◆ **Exercise details**:
Arrange the text read from all of the entries below as a JSON list of strings, with one string per line and blank lines omitted. Leave the pictures out of the answer.

[Records from a data source]
┌────────

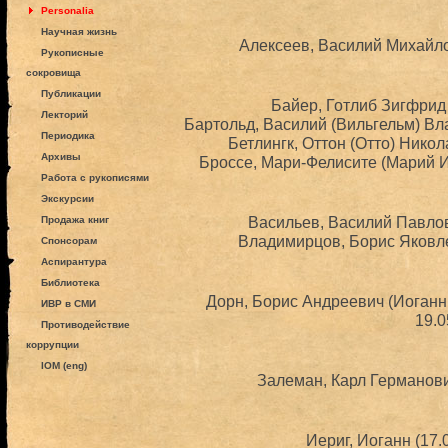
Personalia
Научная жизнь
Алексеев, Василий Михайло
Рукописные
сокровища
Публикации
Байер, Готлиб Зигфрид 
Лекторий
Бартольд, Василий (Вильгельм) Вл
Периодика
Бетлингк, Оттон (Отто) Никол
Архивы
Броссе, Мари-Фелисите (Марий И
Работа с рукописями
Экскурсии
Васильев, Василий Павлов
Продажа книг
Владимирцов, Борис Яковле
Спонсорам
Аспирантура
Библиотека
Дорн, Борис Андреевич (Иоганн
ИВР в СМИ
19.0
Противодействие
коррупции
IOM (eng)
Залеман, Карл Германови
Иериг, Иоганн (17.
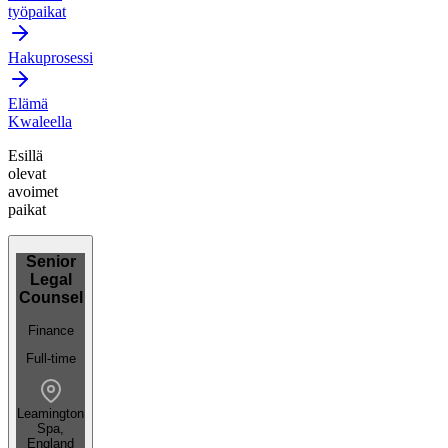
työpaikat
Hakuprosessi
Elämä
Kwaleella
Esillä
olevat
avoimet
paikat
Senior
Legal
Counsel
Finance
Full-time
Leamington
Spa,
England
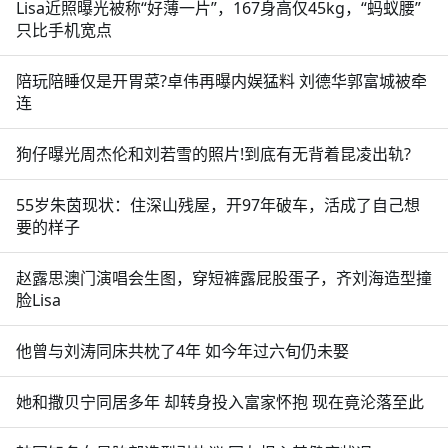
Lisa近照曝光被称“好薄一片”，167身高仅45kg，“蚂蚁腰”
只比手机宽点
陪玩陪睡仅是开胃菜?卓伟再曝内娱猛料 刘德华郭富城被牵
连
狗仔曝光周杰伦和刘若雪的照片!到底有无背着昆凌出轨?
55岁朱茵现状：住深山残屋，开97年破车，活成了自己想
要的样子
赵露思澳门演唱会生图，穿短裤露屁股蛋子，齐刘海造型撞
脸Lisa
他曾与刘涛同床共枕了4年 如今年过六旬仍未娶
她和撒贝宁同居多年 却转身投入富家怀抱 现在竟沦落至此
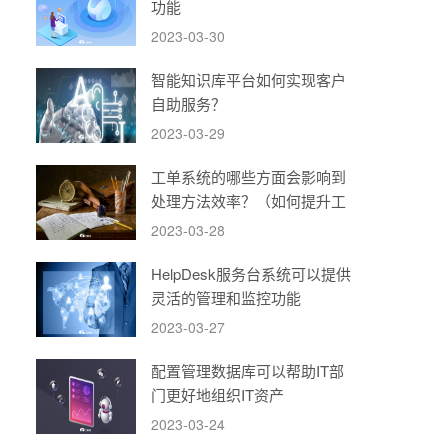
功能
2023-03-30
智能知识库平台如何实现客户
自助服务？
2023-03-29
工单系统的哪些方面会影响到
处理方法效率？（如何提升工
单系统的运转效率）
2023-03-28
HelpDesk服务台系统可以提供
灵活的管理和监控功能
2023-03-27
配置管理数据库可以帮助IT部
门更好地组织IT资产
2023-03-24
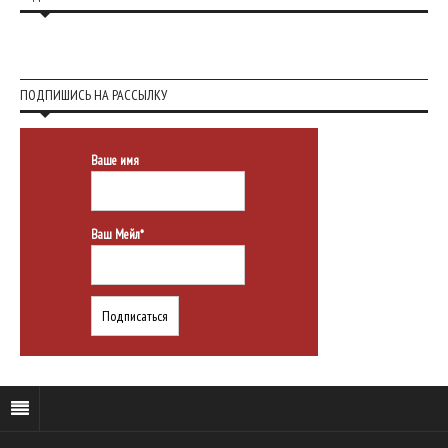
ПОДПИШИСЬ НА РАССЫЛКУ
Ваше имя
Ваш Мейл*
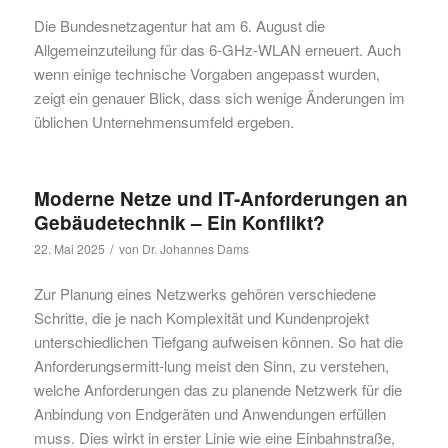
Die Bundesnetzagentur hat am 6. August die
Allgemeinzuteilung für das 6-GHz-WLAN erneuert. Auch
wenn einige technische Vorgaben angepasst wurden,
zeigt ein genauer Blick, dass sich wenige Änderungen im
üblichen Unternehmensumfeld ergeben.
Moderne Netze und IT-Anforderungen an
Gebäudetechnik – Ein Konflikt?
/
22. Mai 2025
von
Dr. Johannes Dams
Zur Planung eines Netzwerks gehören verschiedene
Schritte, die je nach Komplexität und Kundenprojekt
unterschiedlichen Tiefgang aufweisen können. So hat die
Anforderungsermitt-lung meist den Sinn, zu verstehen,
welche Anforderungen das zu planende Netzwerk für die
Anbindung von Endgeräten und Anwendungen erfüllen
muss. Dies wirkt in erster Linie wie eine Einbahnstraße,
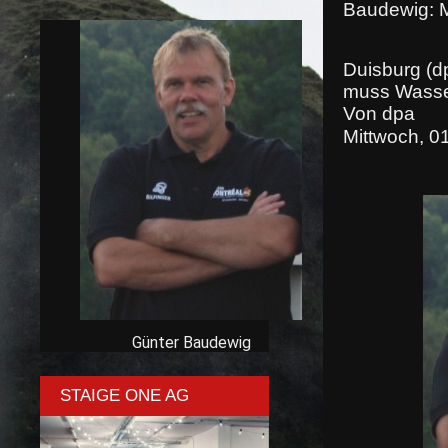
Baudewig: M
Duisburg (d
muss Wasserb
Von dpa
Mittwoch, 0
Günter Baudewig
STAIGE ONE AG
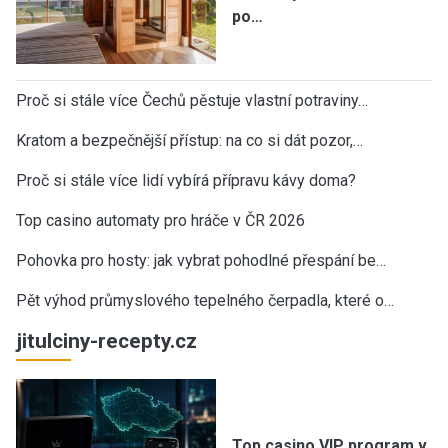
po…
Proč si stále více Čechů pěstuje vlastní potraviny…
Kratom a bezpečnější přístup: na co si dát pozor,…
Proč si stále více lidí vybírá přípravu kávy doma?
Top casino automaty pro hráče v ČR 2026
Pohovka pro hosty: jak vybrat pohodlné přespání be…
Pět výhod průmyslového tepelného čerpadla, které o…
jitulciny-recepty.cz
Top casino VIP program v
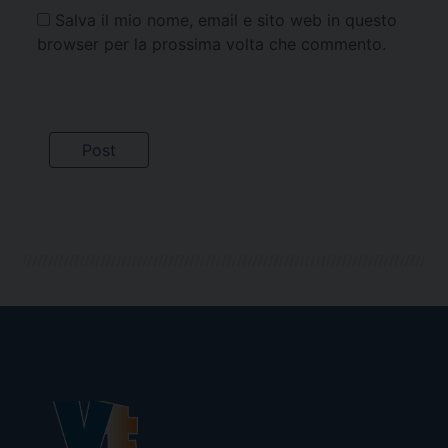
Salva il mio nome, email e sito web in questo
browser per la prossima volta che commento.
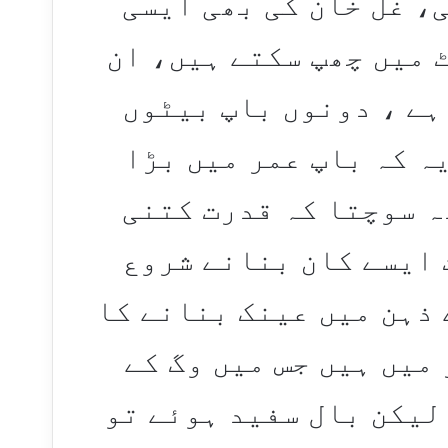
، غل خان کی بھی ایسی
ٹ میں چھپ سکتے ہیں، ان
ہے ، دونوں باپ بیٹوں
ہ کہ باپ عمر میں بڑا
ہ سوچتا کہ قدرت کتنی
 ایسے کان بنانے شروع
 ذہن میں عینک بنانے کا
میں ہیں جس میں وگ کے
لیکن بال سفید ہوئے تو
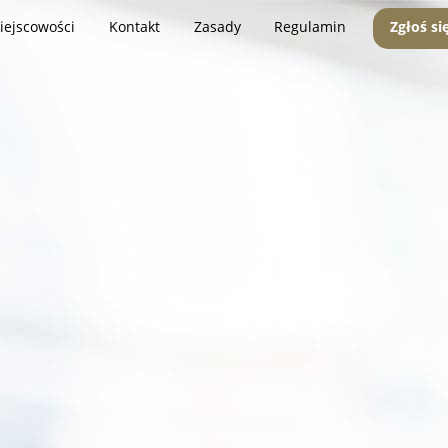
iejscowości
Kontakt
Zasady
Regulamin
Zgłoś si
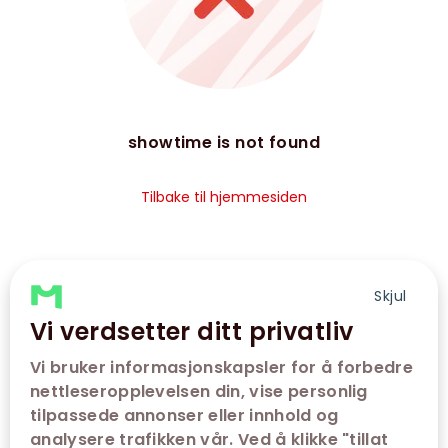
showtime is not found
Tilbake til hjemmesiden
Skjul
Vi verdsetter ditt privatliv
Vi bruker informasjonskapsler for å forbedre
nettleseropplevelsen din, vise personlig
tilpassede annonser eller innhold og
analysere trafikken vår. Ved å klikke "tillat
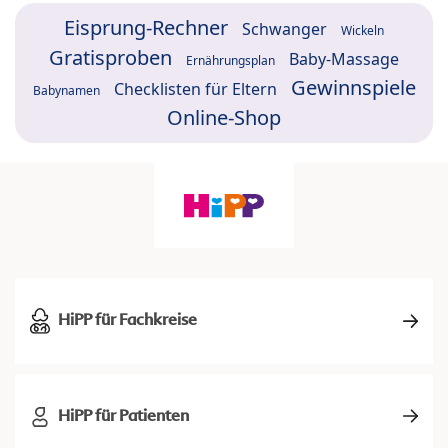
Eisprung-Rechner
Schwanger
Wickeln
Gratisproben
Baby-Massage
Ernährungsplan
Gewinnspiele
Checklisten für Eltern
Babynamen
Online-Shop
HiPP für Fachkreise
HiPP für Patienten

└────────

◆ **Result of the exercise**:
[
  "Personalia",
  "Научная жизнь",
  "Алексеев, Василий Михайло",
  "Рукописные",
  "сокровища",
  "Публикации",
  "Байер, Готлиб Зигфрид ",
  "Лекторий",
  "Бартольд, Василий (Вильгельм) Вл",
  "Периодика",
  "Бетлингк, Оттон (Отто) Никол",
  "Архивы",
  "Броссе, Мари-Фелисите (Марий И",
  "Работа с рукописями",
  "Экскурсии",
  "Васильев, Василий Павлов",
  "Продажа книг",
  "Владимирцов, Борис Яковле",
  "Спонсорам",
  "Аспирантура",
  "Библиотека",
  "Дорн, Борис Андреевич (Иоганн",
  "ИВР в СМИ",
  "19.0",
  "Противодействие",
  "коррупции",
  "IOM (eng)",
  "Залеман, Карл Германови",
  "Иериг, Иоганн (17.",
  "työpaikat",
  "Hakuprosessi",
  "Elämä",
  "Kwaleella",
  "Esillä",
  "olevat",
  "avoimet",
  "paikat",
  "Senior",
  "Legal",
  "Counsel",
  "Finance",
  "Full-time",
  "Leamington",
  "Spa,",
  "England",
  "Lisa近照曝光被称“好薄一片”，167身高仅45kg，“蚂蚁腰”",
  "只比手机宽点",
  "陪玩陪睡仅是开胃菜?卓伟再曝内娱猛料 刘德华郭富城被牵",
  "连",
  "狗仔曝光周杰伦和刘若雪的照片!到底有无背着昆凌出轨?",
  "55岁朱茵现状：住深山残屋，开97年破车，活成了自己想",
  "要的样子",
  "赵露思澳门演唱会生图，穿短裤露屁股蛋子，齐刘海造型撞",
  "脸Lisa",
  "他曾与刘涛同床共枕了4年 如今年过六旬仍未娶",
  "她和撒贝宁同居多年 却转身投入富家怀抱 现在竟沦落至此",
  "功能",
  "2023-03-30",
  "智能知识库平台如何实现客户",
  "自助服务？",
  "2023-03-29",
  "工单系统的哪些方面会影响到",
  "处理方法效率？（如何提升工",
  "单系统的运转效率）",
  "2023-03-28",
  "HelpDesk服务台系统可以提供",
  "灵活的管理和监控功能",
  "2023-03-27",
  "配置管理数据库可以帮助IT部",
  "门更好地组织IT资产",
  "2023-03-24",
  "ПОДПИШИСЬ НА РАССЫЛКУ",
  "Ваше имя",
  "Ваш Мейл*",
  "Die Bundesnetzagentur hat am 6. August die",
  "Allgemeinzuteilung für das 6-GHz-WLAN erneuert. Auch",
  "wenn einige technische Vorgaben angepasst wurden,",
  "zeigt ein genauer Blick, dass sich wenige Änderungen im",
  "üblichen Unternehmensumfeld ergeben.",
  "Moderne Netze und IT-Anforderungen an",
  "Gebäudetechnik – Ein Konflikt?",
  "/",
  "22. Mai 2025",
  "von",
  "Dr. Johannes Dams",
  "Zur Planung eines Netzwerks gehören verschiedene",
  "Schritte, die je nach Komplexität und Kundenprojekt",
  "unterschiedlichen Tiefgang aufweisen können. So hat die",
  "Anforderungsermitt-lung meist den Sinn, zu verstehen,",
  "welche Anforderungen das zu planende Netzwerk für die",
  "Anbindung von Endgeräten und Anwendungen erfüllen",
  "muss. Dies wirkt in erster Linie wie eine Einbahnstraße,",
  "Baudewig: M",
  "Duisburg (d",
  "muss Wasserb",
  "Von dpa",
  "Mittwoch, 0",
  "Günter Baudewig",
  "STAIGE ONE AG",
  "po…",
  "Proč si stále více Čechů pěstuje vlastní potraviny…",
  "Kratom a bezpečnější přístup: na co si dát pozor,…",
  "Proč si stále více lidí vybírá přípravu kávy doma?",
  "Top casino automaty pro hráče v ČR 2026",
  "Pohovka pro hosty: jak vybrat pohodlné přespání be…",
  "Pět výhod průmyslového tepelného čerpadla, které o…",
  "jitulciny-recepty.cz",
  "Top casino VIP program v",
  "Salva il mio nome, email e sito web in questo",
  "browser per la prossima volta che commento.",
  "، غل خان کی بھی ایسی",
  "ٹ میں چھپ سکتے ہیں، ان",
  "ہے ، دونوں باپ بیٹوں",
  "ہ کہ باپ عمر میں بڑا",
  "ہ سوچتا کہ قدرت کتنی",
  " ایسے کان بنانے شروع",
  " ذہن میں عینک بنانے کا",
  "میں ہیں جس میں وگ کے",
  "لیکن بال سفید ہوئے تو",
  "iejscowości",
  "Kontakt",
  "Zasady",
  "Regulamin",
  "Zgłoś si",
  "showtime is not found",
  "Tilbake til hjemmesiden",
  "Skjul",
  "Vi verdsetter ditt privatliv",
  "Vi bruker informasjonskapsler for å forbedre",
  "nettleseropplevelsen din, vise personlig",
  "tilpassede annonser eller innhold og",
  "analysere trafikken vår. Ved å klikke \"tillat",
  "Eisprung-Rechner",
  "Schwanger",
  "Wickeln",
  "Gratisproben",
  "Baby-Massage",
  "Ernährungsplan",
  "Gewinnspiele",
  "Checklisten für Eltern",
  "Babynamen",
  "Online-Shop",
  "HiPP für Fachkreise",
  "HiPP für Patienten"
]